Thursday, January 7, 2016

Letting In the Light

Photo Courtesy of Cali www.pixabay.com

Venetian Blinds

Late in the afternoon, when the sun makes its way into my study through the wide western windows, I sometimes pull a cord which closes the Venetian blinds and shuts out the sunlight, either completely or partially, depending upon my wishes and whims at the moment.

Of course, in keeping out the sun, I also intercept my view of the outside world, so that I cannot perceive what transpires beyond the thin panels of the blinds.

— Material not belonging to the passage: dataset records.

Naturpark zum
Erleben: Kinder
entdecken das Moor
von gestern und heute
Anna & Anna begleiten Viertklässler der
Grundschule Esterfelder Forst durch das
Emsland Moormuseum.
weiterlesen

A certain man closed the shutters around himself, refusing to let the world into the inner sanctum of his own life. He became cynical, grouchy, anti-social and cantankerous. For a time those who knew him attempted to make their way in around the barriers, but after suffering rebuffs, they left him to his self-desired role of a recluse. With the years, his face became harder and more deeply lined with hatred for his fellow men. Then, at length, he committed suicide, leaving a note in which he complained of the injustice and unkindness of mankind. In pulling the blinds against others, he dwarfed his own soul. 

You cannot close the shutters without making the room darker.

Neither can you build around yourself a fence to keep others out, except you make your own soul smaller and your life an emptiness. For a man to have friends, he must himself be friendly.